Option 2 seems very hackish, as parallel sprints are just in a beta-stage for the JIRA agile (former Greenhopper) module. Option 3 seems a bit much work to setup for each sprint, and I am not sure, how this influences my velocity (ideally, I want to see the possible amount of story points that can be achieved in a sprint). Option 1 seems the most reasonable to me, but others have advised against it, unfortunately, without offering a solution. I haven't really looked into option 4, as IMHO this is very similar to option 2.
I couldn't see any best practices anywhere, so I would very much welcome any advice from more experienced people. Thank you very much.
We use Tempo to log our billable work against JIRA issues, whether a single Epic for a small project or individual tasks for a larger project. For non-billable work we have a single project where people can optional log work, and we also use it for planning our time. So option 1 is the closest there. We could also have categories for different work logged in Tempo and handle this case that way.
So I face this exact issue with my team and this is what is working for us (for now) YMMV.
Our current structure is that we have a Roadmap type project (call this Planning) where all issues come into at first. Thereafter we create issues in related product projects (call this Product).
In the beginning of the lifecycle, any meetings, scoping, etc will have sub-tasks created and the time will be tracked on Planning. Once scoped and scheduled for work a new issue is created on Product and linked to this original issue.
Once the Product issue is assigned and the dev is called to any meetings whilst this issue is in a sprint we will create a sub-task on Product and assign the time. If the issue is not in a sprint we go ahead and create a new sub-task in Planning and assign the time there.
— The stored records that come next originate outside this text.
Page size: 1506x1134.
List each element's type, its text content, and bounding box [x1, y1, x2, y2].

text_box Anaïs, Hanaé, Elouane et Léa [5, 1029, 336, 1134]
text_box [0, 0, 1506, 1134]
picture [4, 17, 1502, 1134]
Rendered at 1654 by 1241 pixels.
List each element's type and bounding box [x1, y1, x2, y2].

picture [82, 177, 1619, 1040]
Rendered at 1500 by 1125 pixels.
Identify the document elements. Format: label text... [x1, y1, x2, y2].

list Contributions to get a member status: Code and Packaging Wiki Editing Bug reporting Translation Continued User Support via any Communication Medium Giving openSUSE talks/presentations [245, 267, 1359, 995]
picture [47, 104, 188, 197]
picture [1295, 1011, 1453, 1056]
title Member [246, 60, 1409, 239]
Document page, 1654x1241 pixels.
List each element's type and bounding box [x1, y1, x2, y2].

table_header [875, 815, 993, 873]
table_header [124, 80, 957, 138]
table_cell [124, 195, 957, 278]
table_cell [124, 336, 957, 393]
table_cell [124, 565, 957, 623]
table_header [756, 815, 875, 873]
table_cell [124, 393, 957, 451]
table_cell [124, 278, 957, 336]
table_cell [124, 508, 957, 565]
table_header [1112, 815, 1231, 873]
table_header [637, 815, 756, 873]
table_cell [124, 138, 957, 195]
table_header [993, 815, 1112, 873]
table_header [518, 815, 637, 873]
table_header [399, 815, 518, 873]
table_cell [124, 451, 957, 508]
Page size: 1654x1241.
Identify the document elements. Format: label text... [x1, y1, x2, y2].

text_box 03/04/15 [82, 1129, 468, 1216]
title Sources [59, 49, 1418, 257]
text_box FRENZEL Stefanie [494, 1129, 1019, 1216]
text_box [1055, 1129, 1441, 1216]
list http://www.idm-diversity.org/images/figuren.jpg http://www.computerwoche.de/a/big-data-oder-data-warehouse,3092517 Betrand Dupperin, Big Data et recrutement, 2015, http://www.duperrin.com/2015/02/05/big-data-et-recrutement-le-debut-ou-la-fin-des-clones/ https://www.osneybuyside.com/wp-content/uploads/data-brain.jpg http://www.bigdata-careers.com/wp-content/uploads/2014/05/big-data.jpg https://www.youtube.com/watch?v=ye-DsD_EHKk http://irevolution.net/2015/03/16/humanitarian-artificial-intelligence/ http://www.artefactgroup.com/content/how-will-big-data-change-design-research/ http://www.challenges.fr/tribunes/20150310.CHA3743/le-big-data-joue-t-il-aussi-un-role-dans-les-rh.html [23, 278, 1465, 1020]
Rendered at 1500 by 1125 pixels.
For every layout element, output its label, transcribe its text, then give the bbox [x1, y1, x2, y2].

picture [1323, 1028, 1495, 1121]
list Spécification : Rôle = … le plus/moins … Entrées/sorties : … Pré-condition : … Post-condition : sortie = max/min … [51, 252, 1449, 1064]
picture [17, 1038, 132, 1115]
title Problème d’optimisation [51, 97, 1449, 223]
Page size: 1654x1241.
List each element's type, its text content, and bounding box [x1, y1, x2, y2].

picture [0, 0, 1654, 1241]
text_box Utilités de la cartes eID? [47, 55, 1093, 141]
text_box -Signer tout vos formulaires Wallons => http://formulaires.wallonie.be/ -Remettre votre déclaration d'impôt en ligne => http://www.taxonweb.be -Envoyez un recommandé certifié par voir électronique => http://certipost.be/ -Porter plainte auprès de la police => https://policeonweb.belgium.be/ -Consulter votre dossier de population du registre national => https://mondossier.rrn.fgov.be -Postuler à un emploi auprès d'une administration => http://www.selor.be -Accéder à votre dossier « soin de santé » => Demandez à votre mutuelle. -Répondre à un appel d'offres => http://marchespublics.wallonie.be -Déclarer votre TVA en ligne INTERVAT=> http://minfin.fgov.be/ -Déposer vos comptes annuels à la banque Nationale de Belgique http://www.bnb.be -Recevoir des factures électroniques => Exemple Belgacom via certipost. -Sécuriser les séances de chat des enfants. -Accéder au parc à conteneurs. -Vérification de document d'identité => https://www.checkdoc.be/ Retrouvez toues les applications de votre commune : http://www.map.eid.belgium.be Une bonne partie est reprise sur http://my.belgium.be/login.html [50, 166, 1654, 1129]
When then also have a project where we do Housekeeping type work. So if we need changes to JIRA, Stash, Confluence we will create the issues here. We will then create a new issue on Planning, link the issue and schedule that accordingly.
We have a meta project that acts as a bucket for anything that doesn't fall into the other categories which we sift through every now and again to identify if we need to create separate projects.
I have created a custom field that rolls up all the times of any linked issues found on the Planning board
Have a look at the Twitter blog Visualizing Epics and Dependencies in JIRA by Nicholas Muldoon maybe this can help you in some way too.
One caveat we are still exploring the best way to do this. Each environment is different and what works for us might not work for you.
I have faced the same issue trying to track team member hours that are unrelated to the project or related to the project but not to a specific story or task.
Initially we went with option 3 & had several administration tasks that persisted across sprints. While this was relatively easy to implement it failed for us as we had team members that sat across multiple projects & as a result these administrative tasks that resided in each project were impossible to manage / report on for these team members.
In the end we went with what you have described as option 1. By creating a separate project with "non task related" issues such as Planning Meetings, Technical Issues & Client work then installing the JIRA Misc Time Log & Report Extensions plugin we could provide users with an easy means of logging times without having to change projects or boards (since the plugin adds a dropdown menu to the top navigation).
The plugin then allowed us to get reports on where team members we logging time off project regardless of how many projects they worked on concurrently.
I was having the same issue, and I know some time has passed since the moment this question was posted but maybe this is useful for a lot of people:
Tempo has a dedicated feature for that thing you want to achieve and is called Internal Issues. not to be confused with Internal activities.
You can go there by navigating to Config>System and then click on the add-ons tab. Then scroll down to the Tempo section in the menu on the left bar and there you'll find a link that reads Internal Issues. There you can create the issues. Please keep in mind that before creating internal issues you have to create the tasks, for instance "Sprint Planning" or "Retrospective" in the project without assigning to anyone, just to the project.
When your users go to log their time for those "Internal Issues" they go to Tempo > Timesheets and then click in the upper right button that reads log work. There, in the right menu they'll see the "internal issue" option where they can pick those internal issues you previously created and log the time that the team spend on SCRUM Ceremonies.